St-Germain is a French liqueur produced from the blossoms of elderflowers whose flavor is absolutely magical with peaches. We use it to macerate the cooked farro.

This ice cream freezes up nice and firm. Do give it several minutes at room temperature to “come around.”

equipment mise en place

To make this recipe, you will need a digital kitchen scale; a heavy-bottomed small saucepan; a fine-mesh strainer; small, medium, and large bowls; a heavy-bottomed medium saucepan; a whisk; a silicone spatula; a digital instant-read thermometer; a Dutch oven; a mesh skimmer; a potato masher; an ice cream machine; and a 1½-quart container for storing the ice cream.


    In a heavy-bottomed small saucepan, combine the farro and water. Bring to a simmer over medium-high heat, then turn down the heat to medium-low and cook, uncovered and stirring occasionally, until the farro is extremely soft and many of the grains have split, about 25 minutes.
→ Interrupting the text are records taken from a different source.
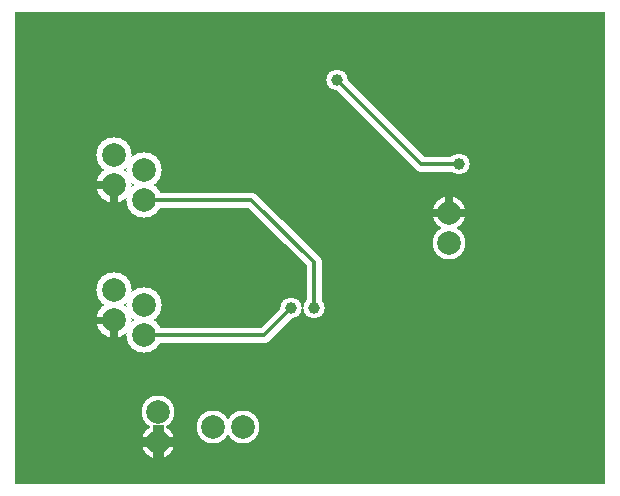
<source format=gbl>
%FSLAX34Y34*%
%MOMM*%
%LNCOPPER_BOTTOM*%
G71*
G01*
%ADD10C, 3.00*%
%ADD11C, 1.80*%
%ADD12C, 2.80*%
%ADD13C, 1.30*%
%ADD14C, 0.67*%
%ADD15C, 0.87*%
%ADD16C, 2.00*%
%ADD17C, 1.00*%
%ADD18C, 0.30*%
%LPD*%
G36*
X0Y1000000D02*
X500000Y1000000D01*
X500000Y600000D01*
X0Y600000D01*
X0Y1000000D01*
G37*
%LPC*%
X84000Y879000D02*
G54D10*
D03*
X84000Y853600D02*
G54D10*
D03*
X109400Y866300D02*
G54D10*
D03*
X109400Y840900D02*
G54D10*
D03*
X84000Y764000D02*
G54D10*
D03*
X84000Y738600D02*
G54D10*
D03*
X109400Y751300D02*
G54D10*
D03*
X109400Y725900D02*
G54D10*
D03*
X234000Y749000D02*
G54D11*
D03*
X253000Y749000D02*
G54D11*
D03*
X376000Y871000D02*
G54D11*
D03*
X273000Y942000D02*
G54D11*
D03*
X367700Y829700D02*
G54D12*
D03*
X367700Y804300D02*
G54D12*
D03*
X121610Y635390D02*
G54D12*
D03*
X121614Y660786D02*
G54D12*
D03*
X168004Y648004D02*
G54D12*
D03*
X193400Y648000D02*
G54D12*
D03*
G54D13*
X109400Y725900D02*
X210900Y725900D01*
X234000Y749000D01*
G54D13*
X109400Y840900D02*
X200100Y840900D01*
X253000Y788000D01*
X253000Y749000D01*
G54D13*
X376000Y871000D02*
X344000Y871000D01*
X273000Y942000D01*
%LPD*%
G54D14*
G36*
X87333Y853600D02*
X87333Y838100D01*
X80667Y838100D01*
X80667Y853600D01*
X87333Y853600D01*
G37*
G36*
X84000Y850267D02*
X68500Y850267D01*
X68500Y856933D01*
X84000Y856933D01*
X84000Y850267D01*
G37*
G54D14*
G36*
X87333Y738600D02*
X87333Y723100D01*
X80667Y723100D01*
X80667Y738600D01*
X87333Y738600D01*
G37*
G36*
X84000Y735267D02*
X68500Y735267D01*
X68500Y741933D01*
X84000Y741933D01*
X84000Y735267D01*
G37*
G54D14*
G36*
X367700Y833033D02*
X382200Y833033D01*
X382200Y826367D01*
X367700Y826367D01*
X367700Y833033D01*
G37*
G36*
X367700Y826367D02*
X353200Y826367D01*
X353200Y833033D01*
X367700Y833033D01*
X367700Y826367D01*
G37*
G36*
X364367Y829700D02*
X364367Y844200D01*
X371033Y844200D01*
X371033Y829700D01*
X364367Y829700D01*
G37*
G54D15*
G36*
X121610Y631057D02*
X107110Y631057D01*
X107110Y639723D01*
X121610Y639723D01*
X121610Y631057D01*
G37*
G36*
X117277Y635390D02*
X117277Y649890D01*
X125943Y649890D01*
X125943Y635390D01*
X117277Y635390D01*
G37*
G36*
X121610Y639723D02*
X136110Y639723D01*
X136110Y631057D01*
X121610Y631057D01*
X121610Y639723D01*
G37*
G36*
X125943Y635390D02*
X125943Y620890D01*
X117277Y620890D01*
X117277Y635390D01*
X125943Y635390D01*
G37*
X84000Y879000D02*
G54D16*
D03*
X84000Y853600D02*
G54D16*
D03*
X109400Y866300D02*
G54D16*
D03*
X109400Y840900D02*
G54D16*
D03*
X84000Y764000D02*
G54D16*
D03*
X84000Y738600D02*
G54D16*
D03*
X109400Y751300D02*
G54D16*
D03*
X109400Y725900D02*
G54D16*
D03*
X234000Y749000D02*
G54D17*
D03*
X253000Y749000D02*
G54D17*
D03*
X376000Y871000D02*
G54D17*
D03*
X273000Y942000D02*
G54D17*
D03*
X367700Y829700D02*
G54D16*
D03*
X367700Y804300D02*
G54D16*
D03*
X121610Y635390D02*
G54D16*
D03*
X121614Y660786D02*
G54D16*
D03*
X168004Y648004D02*
G54D16*
D03*
X193400Y648000D02*
G54D16*
D03*
G54D18*
X109400Y725900D02*
X210900Y725900D01*
X234000Y749000D01*
G54D18*
X109400Y840900D02*
X200100Y840900D01*
X253000Y788000D01*
X253000Y749000D01*
G54D18*
X376000Y871000D02*
X344000Y871000D01*
X273000Y942000D01*
M02*

</source>
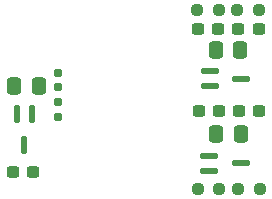
<source format=gbr>
%TF.GenerationSoftware,KiCad,Pcbnew,8.0.5*%
%TF.CreationDate,2024-10-12T09:39:11-04:00*%
%TF.ProjectId,preamp,70726561-6d70-42e6-9b69-6361645f7063,rev?*%
%TF.SameCoordinates,Original*%
%TF.FileFunction,Paste,Top*%
%TF.FilePolarity,Positive*%
%FSLAX46Y46*%
G04 Gerber Fmt 4.6, Leading zero omitted, Abs format (unit mm)*
G04 Created by KiCad (PCBNEW 8.0.5) date 2024-10-12 09:39:11*
%MOMM*%
%LPD*%
G01*
G04 APERTURE LIST*
G04 Aperture macros list*
%AMRoundRect*
0 Rectangle with rounded corners*
0 $1 Rounding radius*
0 $2 $3 $4 $5 $6 $7 $8 $9 X,Y pos of 4 corners*
0 Add a 4 corners polygon primitive as box body*
4,1,4,$2,$3,$4,$5,$6,$7,$8,$9,$2,$3,0*
0 Add four circle primitives for the rounded corners*
1,1,$1+$1,$2,$3*
1,1,$1+$1,$4,$5*
1,1,$1+$1,$6,$7*
1,1,$1+$1,$8,$9*
0 Add four rect primitives between the rounded corners*
20,1,$1+$1,$2,$3,$4,$5,0*
20,1,$1+$1,$4,$5,$6,$7,0*
20,1,$1+$1,$6,$7,$8,$9,0*
20,1,$1+$1,$8,$9,$2,$3,0*%
G04 Aperture macros list end*
%ADD10RoundRect,0.112500X-0.637500X0.112500X-0.637500X-0.112500X0.637500X-0.112500X0.637500X0.112500X0*%
%ADD11RoundRect,0.237500X0.300000X0.237500X-0.300000X0.237500X-0.300000X-0.237500X0.300000X-0.237500X0*%
%ADD12RoundRect,0.160000X-0.160000X0.197500X-0.160000X-0.197500X0.160000X-0.197500X0.160000X0.197500X0*%
%ADD13RoundRect,0.237500X0.250000X0.237500X-0.250000X0.237500X-0.250000X-0.237500X0.250000X-0.237500X0*%
%ADD14RoundRect,0.160000X0.160000X-0.197500X0.160000X0.197500X-0.160000X0.197500X-0.160000X-0.197500X0*%
%ADD15RoundRect,0.250000X0.337500X0.475000X-0.337500X0.475000X-0.337500X-0.475000X0.337500X-0.475000X0*%
%ADD16RoundRect,0.112500X0.112500X0.637500X-0.112500X0.637500X-0.112500X-0.637500X0.112500X-0.637500X0*%
%ADD17RoundRect,0.250000X-0.337500X-0.475000X0.337500X-0.475000X0.337500X0.475000X-0.337500X0.475000X0*%
G04 APERTURE END LIST*
D10*
%TO.C,Q4*%
X112070000Y-79450000D03*
X112070000Y-80750000D03*
X114730000Y-80100000D03*
%TD*%
D11*
%TO.C,R2*%
X116262500Y-82850000D03*
X114537500Y-82850000D03*
%TD*%
D12*
%TO.C,R7*%
X99250000Y-79605000D03*
X99250000Y-80800000D03*
%TD*%
D13*
%TO.C,R4*%
X112862500Y-89400000D03*
X111037500Y-89400000D03*
%TD*%
D10*
%TO.C,Q1*%
X112020000Y-86600000D03*
X112020000Y-87900000D03*
X114680000Y-87250000D03*
%TD*%
D14*
%TO.C,R5*%
X99250000Y-83297500D03*
X99250000Y-82102500D03*
%TD*%
D15*
%TO.C,C5*%
X114637500Y-77700000D03*
X112562500Y-77700000D03*
%TD*%
%TO.C,C1*%
X114687500Y-84750000D03*
X112612500Y-84750000D03*
%TD*%
D16*
%TO.C,Q3*%
X97000000Y-83070000D03*
X95700000Y-83070000D03*
X96350000Y-85730000D03*
%TD*%
D11*
%TO.C,R6*%
X97112500Y-87950000D03*
X95387500Y-87950000D03*
%TD*%
%TO.C,R11*%
X116200000Y-75900000D03*
X114475000Y-75900000D03*
%TD*%
D13*
%TO.C,R3*%
X116312500Y-89400000D03*
X114487500Y-89400000D03*
%TD*%
%TO.C,R10*%
X112812500Y-74300000D03*
X110987500Y-74300000D03*
%TD*%
D11*
%TO.C,R1*%
X112862500Y-82850000D03*
X111137500Y-82850000D03*
%TD*%
D13*
%TO.C,R9*%
X116212500Y-74300000D03*
X114387500Y-74300000D03*
%TD*%
D11*
%TO.C,R12*%
X112762500Y-75900000D03*
X111037500Y-75900000D03*
%TD*%
D17*
%TO.C,R8*%
X95512500Y-80700000D03*
X97587500Y-80700000D03*
%TD*%
M02*

</source>
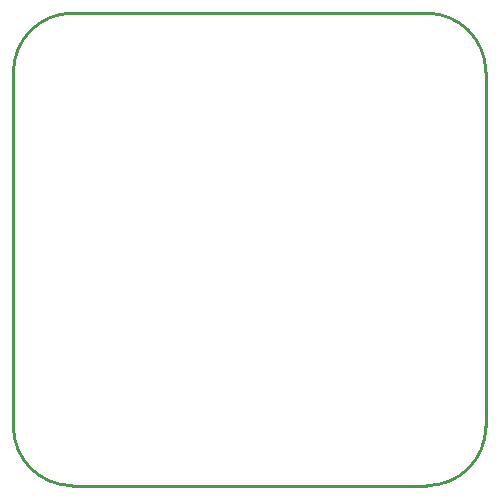
<source format=gko>
G04 Layer: BoardOutlineLayer*
G04 EasyEDA Pro v2.1.35.b8f67982.0908df, 2023-11-24 13:13:42*
G04 Gerber Generator version 0.3*
G04 Scale: 100 percent, Rotated: No, Reflected: No*
G04 Dimensions in millimeters*
G04 Leading zeros omitted, absolute positions, 3 integers and 3 decimals*
%FSLAX33Y33*%
%MOMM*%
%ADD10C,0.254*%
G75*


G04 Rect Start*
G54D10*
G01X-20000Y15000D02*
G01X-20000Y-15000D01*
G03X-15000Y-20000I5000J0D01*
G01X15000D01*
G03X20000Y-15000I0J5000D01*
G01Y15000D01*
G03X15000Y20000I-5000J0D01*
G01X-15000D01*
G03X-20000Y15000I0J-5000D01*
G04 Rect End*

M02*

</source>
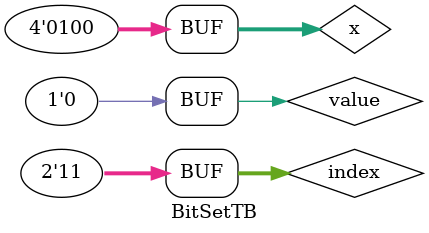
<source format=v>
module Mux1Bit2to1 (input x_0,
										input x_1,
										input sel,
										output y);
    assign y = sel ? x_1 : x_0;
endmodule

module Dec2to4 (input [1:0]in,
								output [3:0]out);
	  assign in = 1 << out;
endmodule

module BitSet(input [3:0]x,
			  			input [1:0]index,
			  			input value,
			  			output [3:0]y);
	  wire [3:0]dec2mux;

    Dec2to4 dec_1(.in(index), .out(dec2mux));
		Mux1Bit2to1 mux_1(.x_0(x[0]), .x_1(dec2mux[0]), .sel(value), .y(y[0]));
		Mux1Bit2to1 mux_2(.x_0(x[1]), .x_1(dec2mux[1]), .sel(value), .y(y[1]));
		Mux1Bit2to1 mux_3(.x_0(x[2]), .x_1(dec2mux[2]), .sel(value), .y(y[2]));
		Mux1Bit2to1 mux_4(.x_0(x[3]), .x_1(dec2mux[3]), .sel(value), .y(y[3]));
endmodule

module BitSetTB;
	  reg [3:0]x;
		reg [1:0]index;
		reg value;
		wire [3:0]y;

		BitSet bitsy(.x(x), .index(index), .value(value), .y(y));

		initial begin
		$monitor("%d index=%b, value=%b, x=%b, y=%b",
						 $time,
						 index, value, x, y);
		    #10
				x = 4'b0111;
				index = 0;
				value = 0;
				#10
				x = 4'b0101;
				index = 1;
				value = 1;
				#10
				x = 4'b1010;
				index = 2;
				value = 1;
				#10
				x = 4'b100;
				index = 3;
				value = 0;
		end

endmodule

</source>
Drain the farro in a fine-mesh strainer, shake off the water, and roughly chop it on a cutting board. Turn the chopped farro into a small bowl, stir in a big pinch of salt and the St- Germain. Set aside to cool, then cover and refrigerate.


    In a heavy-bottomed medium saucepan, whisk together the rice flour, the 2.5 ounces sugar, and ¼ teaspoon salt. Add the half-and-half and whisk well. Set the pan over medium-low heat and cook, stirring with a silicone spatula or a whisk (or alternate between the two), until the pudding is thickened, has become glossy, and registers 200 degrees on an instant-read thermometer, about 7 minutes; it will not reach a simmer. Scrape the pudding into a medium bowl. Set the bowl in a larger bowl filled with ice water and let cool to room temperature, stirring occasionally.


    Fill a Dutch oven with water and bring it to a boil over high heat. Fill a large bowl with ice water and set it near the stove. Using a paring knife, cut a small X in the bottom of each peach. Drop the peaches one at a time into the boiling water and blanch until the skins begin to curl back from the Xs, about 20 seconds if the peaches are ripe. Using a mesh skimmer, transfer the peaches to the ice bath and let stand until no longer warm to the touch, 1 to 2 minutes. Transfer the peaches to several thicknesses of paper towels to dry.


    Add the lemon juice to a large bowl. Working one at a time, peel, pit, and quarter each peach, drop the quarters into the bowl, and toss with the lemon juice to prevent discoloration. Cut each quarter lengthwise into 3 wedges, then crosswise into rough ⅜-inch cubes; return the cubes to the bowl as you go. When all the peaches have been diced, add the remaining 2 ounces sugar and a pinch of salt. Stir with a silicone spatula to combine; the peaches, if nice and ripe, should immediately begin to exude some juice. Let stand until the peaches are slightly softened and very juicy, 5 to 10 minutes.


    Transfer the mixture to a heavy-bottomed medium saucepan. Set the pan over medium heat and cook, stirring with the spatula, until the juices just begin to bubble; this should take about 5 minutes. Using a mesh skimmer, transfer 8 ounces of the peach chunks to a small bowl and mash with a potato masher to a coarse, lumpy pulp, then cover and refrigerate. Transfer the remaining peaches and juices to a blender, then puree until thick and smooth, about 20 seconds. You should have about 15 ounces of puree; if you have more than 15 ounces, reserve the overage for mixing into yogurt or cocktails. Stir the puree into the pudding mixture, cover, and refrigerate until fully chilled, at least 4 hours or up to overnight. Place a 1½-quart container for storing the ice cream in the freezer to chill.


    Pour the chilled base into the canister of your ice cream machine and churn until the ice cream is softly yet firm enough to mound on itself, about 15 minutes, depending on your machine. Add the farro and its liqueur and continue churning until the farro is evenly distributed and the ice cream is slightly firmer. Now spoon in the mashed peaches and continue churning until well combined, 2 minutes; the ice cream should be softly set. Transfer to the chilled container, cover, and freeze until the ice cream is firm, at least 6 hours. If it is too firm to scoop, let stand at room temperature for several minutes to soften.